Principaux renseignements
- Le Premier ministre danois a farouchement défendu le Groenland contre la tentative d’acquisition du président Trump.
- Le Groenland bénéficie de solides garanties de sécurité grâce à son adhésion à l’OTAN et à un accord de défense préexistant avec les États-Unis.
- L’ambition de Trump d’acquérir le Groenland, alimentée par ses ressources et son emplacement stratégique, soulève des inquiétudes quant au dépassement des frontières diplomatiques.
La Première ministre danoise Mette Frederiksen a adressé un sévère avertissement au président Donald Trump, l’exhortant à cesser ses menaces concernant l’acquisition du Groenland.
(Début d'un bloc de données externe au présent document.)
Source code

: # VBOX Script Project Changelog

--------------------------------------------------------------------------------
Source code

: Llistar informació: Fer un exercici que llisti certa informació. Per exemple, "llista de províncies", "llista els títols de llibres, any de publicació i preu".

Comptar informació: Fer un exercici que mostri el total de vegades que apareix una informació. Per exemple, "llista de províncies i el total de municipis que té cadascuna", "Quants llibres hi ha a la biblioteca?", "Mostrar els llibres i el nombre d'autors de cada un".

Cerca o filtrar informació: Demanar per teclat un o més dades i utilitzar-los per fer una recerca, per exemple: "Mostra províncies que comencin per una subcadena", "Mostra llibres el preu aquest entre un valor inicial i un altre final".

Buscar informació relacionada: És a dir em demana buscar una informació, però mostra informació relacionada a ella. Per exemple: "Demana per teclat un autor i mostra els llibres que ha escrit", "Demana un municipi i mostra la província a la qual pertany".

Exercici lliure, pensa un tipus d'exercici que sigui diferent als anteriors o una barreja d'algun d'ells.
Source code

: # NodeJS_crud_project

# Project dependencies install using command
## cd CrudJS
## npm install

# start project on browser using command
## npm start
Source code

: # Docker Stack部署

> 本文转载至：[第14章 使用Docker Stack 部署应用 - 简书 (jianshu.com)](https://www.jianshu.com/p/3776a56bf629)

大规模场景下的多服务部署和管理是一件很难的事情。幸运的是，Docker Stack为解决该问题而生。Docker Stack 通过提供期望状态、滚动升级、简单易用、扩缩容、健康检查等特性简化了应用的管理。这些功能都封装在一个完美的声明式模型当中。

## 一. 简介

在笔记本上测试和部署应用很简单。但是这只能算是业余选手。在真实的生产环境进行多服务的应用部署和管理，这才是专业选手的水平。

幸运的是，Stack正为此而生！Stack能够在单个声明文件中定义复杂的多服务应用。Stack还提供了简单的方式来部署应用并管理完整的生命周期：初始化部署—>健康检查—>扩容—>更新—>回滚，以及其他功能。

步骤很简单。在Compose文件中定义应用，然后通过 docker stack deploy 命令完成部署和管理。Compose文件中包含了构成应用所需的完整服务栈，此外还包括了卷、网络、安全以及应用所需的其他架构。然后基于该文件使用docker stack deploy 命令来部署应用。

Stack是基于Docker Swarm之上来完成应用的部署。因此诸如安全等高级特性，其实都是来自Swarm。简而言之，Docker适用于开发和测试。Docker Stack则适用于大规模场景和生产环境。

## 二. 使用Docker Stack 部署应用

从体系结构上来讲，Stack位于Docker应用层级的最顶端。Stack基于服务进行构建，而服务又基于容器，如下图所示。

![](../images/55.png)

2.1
Frederiksen a souligné que le Groenland, en tant que partie du Royaume du Danemark, est protégé par la garantie de sécurité de l’OTAN et bénéficie d’un accord de défense existant avec les États-Unis qui accorde un large accès au territoire groenlandais.
Ces remarques font suite à une opération militaire controversée menée par l’administration Trump, qui a abouti à la capture du président vénézuélien Nicolas Maduro et de son épouse, qui font actuellement l’objet d’accusations liées à la drogue aux États-Unis.
Extension au-delà de la diplomatie
L’éviction musclée de Maduro a fait craindre que les ambitions de Trump ne s’étendent au-delà des canaux diplomatiques. Katie Miller, épouse du principal conseiller de la Maison-Blanche Stephen Miller, a alimenté ces spéculations en publiant sur le réseau social X une carte du Groenland surmontée d’un drapeau américain et légendée « SOON » (bientôt).
Trump a depuis longtemps exprimé son intérêt pour l’acquisition du Groenland, citant ses riches réserves minérales et son statut d’autonomie. Il a récemment nommé le gouverneur de Louisiane, Jeff Landry, envoyé spécial au Groenland. En outre, Trump a ouvertement évoqué la possibilité d’intégrer le Canada, une nation indépendante, en tant que 51e État des États-Unis.